__WHAT IS EXPECTED__
Set down a true copy of the data, with all pictures left out.

__EXCERPTED RECORDS__
================================

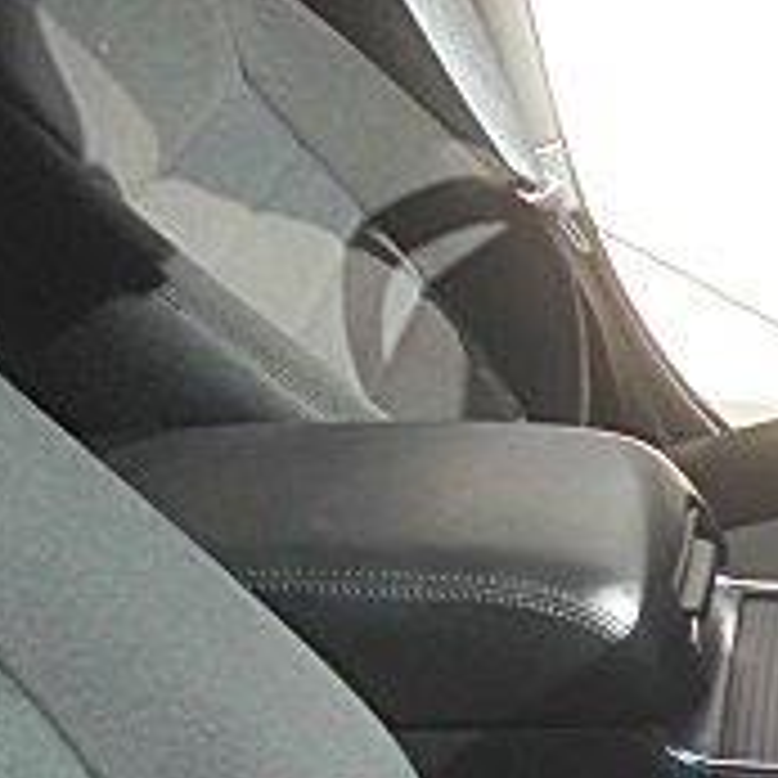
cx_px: 1192
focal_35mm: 118
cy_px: 782
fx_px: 3000
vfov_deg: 14.5
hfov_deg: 13.8
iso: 50
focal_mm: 6.3
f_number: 2.8
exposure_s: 1/200
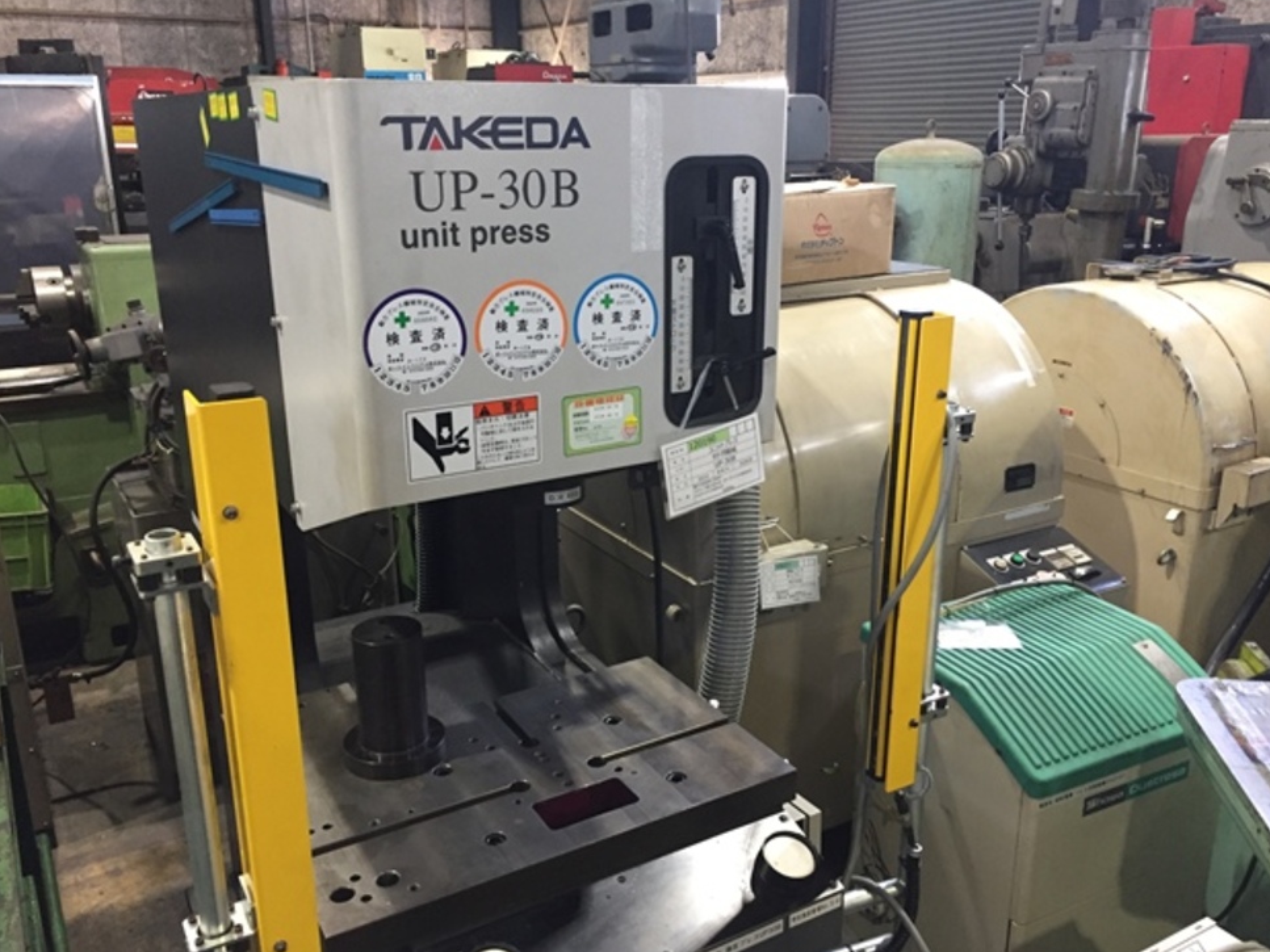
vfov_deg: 46.8
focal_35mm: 30
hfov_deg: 60.0
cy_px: 488
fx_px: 1101
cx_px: 651
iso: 160
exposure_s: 1/30
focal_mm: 4.15
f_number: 2.2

================================

__ANSWER TO THE PROBLEM__
cx_px: 1192
focal_35mm: 118
cy_px: 782
fx_px: 3000
vfov_deg: 14.5
hfov_deg: 13.8
iso: 50
focal_mm: 6.3
f_number: 2.8
exposure_s: 1/200
vfov_deg: 46.8
focal_35mm: 30
hfov_deg: 60.0
cy_px: 488
fx_px: 1101
cx_px: 651
iso: 160
exposure_s: 1/30
focal_mm: 4.15
f_number: 2.2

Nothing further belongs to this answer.